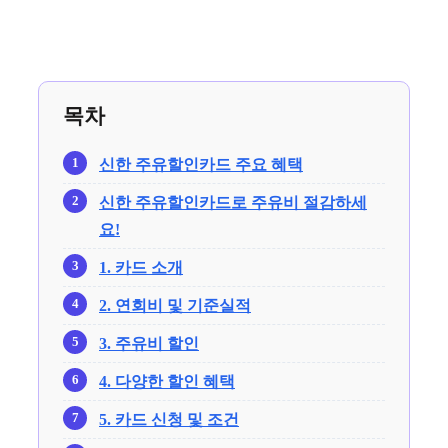
목차
신한 주유할인카드 주요 혜택
신한 주유할인카드로 주유비 절감하세
요!
1. 카드 소개
2. 연회비 및 기준실적
3. 주유비 할인
4. 다양한 할인 혜택
5. 카드 신청 및 조건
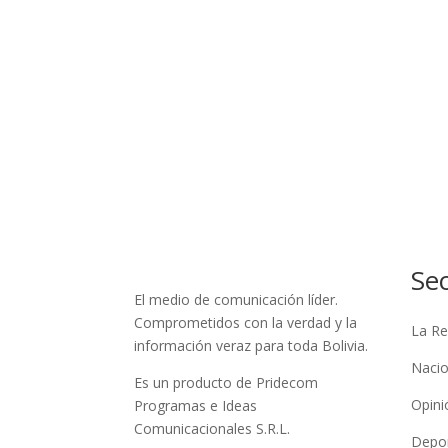
Se
El medio de comunicación líder.
Comprometidos con la verdad y la
La Re
información veraz para toda Bolivia.
Nacio
Es un producto de Pridecom
Opini
Programas e Ideas
Comunicacionales S.R.L.
Depo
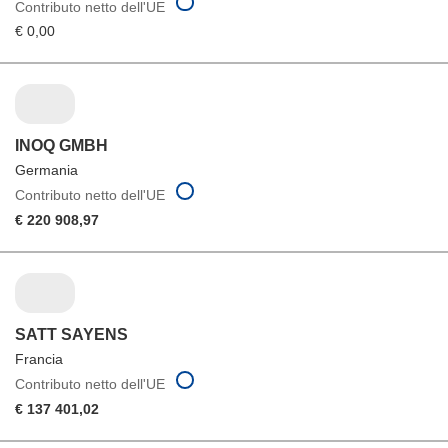
Contributo netto dell'UE
€ 0,00
INOQ GMBH
Germania
Contributo netto dell'UE
€ 220 908,97
SATT SAYENS
Francia
Contributo netto dell'UE
€ 137 401,02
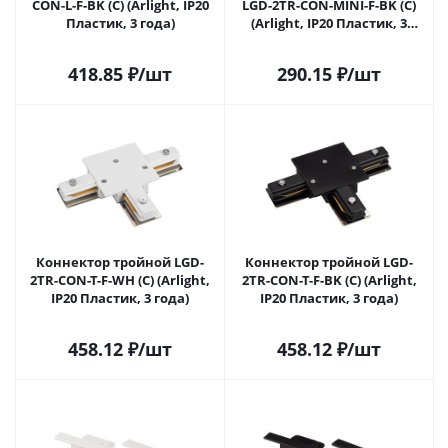
CON-L-F-BK (C) (Arlight, IP20
LGD-2TR-CON-MINI-F-BK (C)
Пластик, 3 года)
(Arlight, IP20 Пластик, 3
года)
418.85
₽
/шт
290.15
₽
/шт
Коннектор тройной LGD-
Коннектор тройной LGD-
2TR-CON-T-F-WH (C) (Arlight,
2TR-CON-T-F-BK (C) (Arlight,
IP20 Пластик, 3 года)
IP20 Пластик, 3 года)
458.12
₽
/шт
458.12
₽
/шт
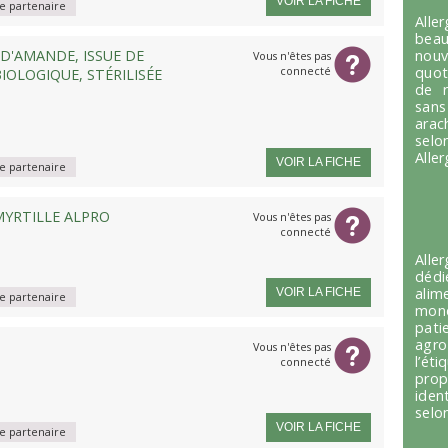
VOIR LA FICHE
 partenaire
Alle
beau
 D'AMANDE, ISSUE DE
nou
Vous n'êtes pas
connecté
quot
IOLOGIQUE, STÉRILISÉE
de r
sans
arac
selo
Alle
VOIR LA FICHE
 partenaire
MYRTILLE ALPRO
Vous n'êtes pas
connecté
Alle
dédi
alim
VOIR LA FICHE
 partenaire
mond
pati
agro
Vous n'êtes pas
l’é
connecté
prop
iden
selon
VOIR LA FICHE
 partenaire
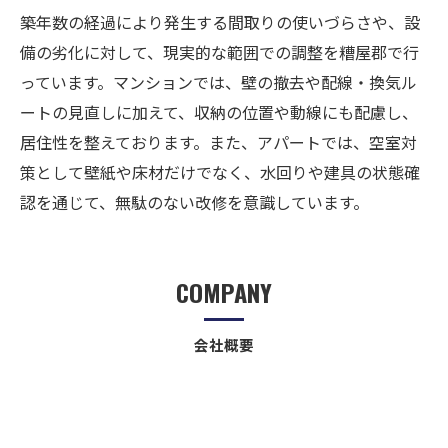
築年数の経過により発生する間取りの使いづらさや、設
備の劣化に対して、現実的な範囲での調整を糟屋郡で行
っています。マンションでは、壁の撤去や配線・換気ル
ートの見直しに加えて、収納の位置や動線にも配慮し、
居住性を整えております。また、アパートでは、空室対
策として壁紙や床材だけでなく、水回りや建具の状態確
認を通じて、無駄のない改修を意識しています。
COMPANY
会社概要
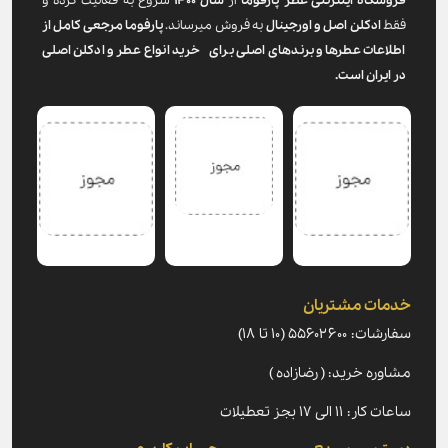
فروشگاه اینترنتی عطر پارفوما
از
سال ۱۴۰۰
شروع به فعالیت کرده و
فقط
ادکلن اصل و اورجینال
به فروش میرساند.
پارفوما
مرجعی کامل از
اطلاعات عطرها و برندهای اصلی برای خرید انواع عطر و ادکلن اصلی
در ایران است.
خدمات مشتریان
سفارشات: ۵۵۶۰۲۶۰۰ (۱۰ تا ۱۸)
مشاوره خرید: ( رضازاده )
ساعات کار: ۱۱ الی ۱۷ بجز تعطیلات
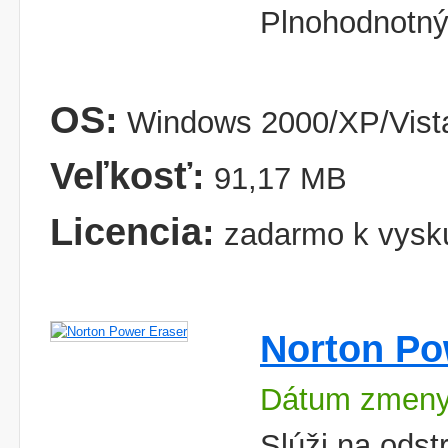
Plnohodnotný 
OS:
Windows 2000/XP/Vist
Veľkosť:
91,17 MB
Licencia:
zadarmo k vysk
Norton Po
Dátum zmeny
Slúži na odst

* * * * *

* **Task description**: Please rewrite all the lines above, changing every "Contributo netto dell'UE" to "Contributo netto UE" and leaving everything else the same. Leave out the pictures.

* **Reply to the task**:
목차
신한 주유할인카드 주요 혜택
신한 주유할인카드로 주유비 절감하세
요!
1. 카드 소개
2. 연회비 및 기준실적
3. 주유비 할인
4. 다양한 할인 혜택
5. 카드 신청 및 조건
Se
El medio de comunicación líder.
Comprometidos con la verdad y la
La Re
información veraz para toda Bolivia.
Nacio
Es un producto de Pridecom
Opini
Programas e Ideas
Comunicacionales S.R.L.
Depo
Contributo netto UE
€ 0,00
INOQ GMBH
Germania
Contributo netto UE
€ 220 908,97
SATT SAYENS
Francia
Contributo netto UE
€ 137 401,02
CON-L-F-BK (C) (Arlight, IP20
LGD-2TR-CON-MINI-F-BK (C)
Пластик, 3 года)
(Arlight, IP20 Пластик, 3
года)
418.85
₽
/шт
290.15
₽
/шт
Коннектор тройной LGD-
Коннектор тройной LGD-
2TR-CON-T-F-WH (C) (Arlight,
2TR-CON-T-F-BK (C) (Arlight,
IP20 Пластик, 3 года)
IP20 Пластик, 3 года)
458.12
₽
/шт
458.12
₽
/шт
VOIR LA FICHE
 partenaire
Alle
beau
 D'AMANDE, ISSUE DE
nou
Vous n'êtes pas
connecté
quot
IOLOGIQUE, STÉRILISÉE
de r
sans
arac
selo
Alle
VOIR LA FICHE
 partenaire
MYRTILLE ALPRO
Vous n'êtes pas
connecté
Alle
dédi
alim
VOIR LA FICHE
 partenaire
mond
pati
agro
Vous n'êtes pas
l’é
connecté
prop
iden
selon
VOIR LA FICHE
 partenaire
築年数の経過により発生する間取りの使いづらさや、設
備の劣化に対して、現実的な範囲での調整を糟屋郡で行
っています。マンションでは、壁の撤去や配線・換気ル
ートの見直しに加えて、収納の位置や動線にも配慮し、
居住性を整えております。また、アパートでは、空室対
策として壁紙や床材だけでなく、水回りや建具の状態確
認を通じて、無駄のない改修を意識しています。
COMPANY
会社概要
فروشگاه اینترنتی عطر پارفوما
از
سال ۱۴۰۰
شروع به فعالیت کرده و
فقط
ادکلن اصل و اورجینال
به فروش میرساند.
پارفوما
مرجعی کامل از
اطلاعات عطرها و برندهای اصلی برای خرید انواع عطر و ادکلن اصلی
در ایران است.
خدمات مشتریان
سفارشات: ۵۵۶۰۲۶۰۰ (۱۰ تا ۱۸)
مشاوره خرید: ( رضازاده )
ساعات کار: ۱۱ الی ۱۷ بجز تعطیلات
Plnohodnotný 
OS:
Windows 2000/XP/Vist
Veľkosť:
91,17 MB
Licencia:
zadarmo k vysk
Norton Po
Dátum zmeny
Slúži na odst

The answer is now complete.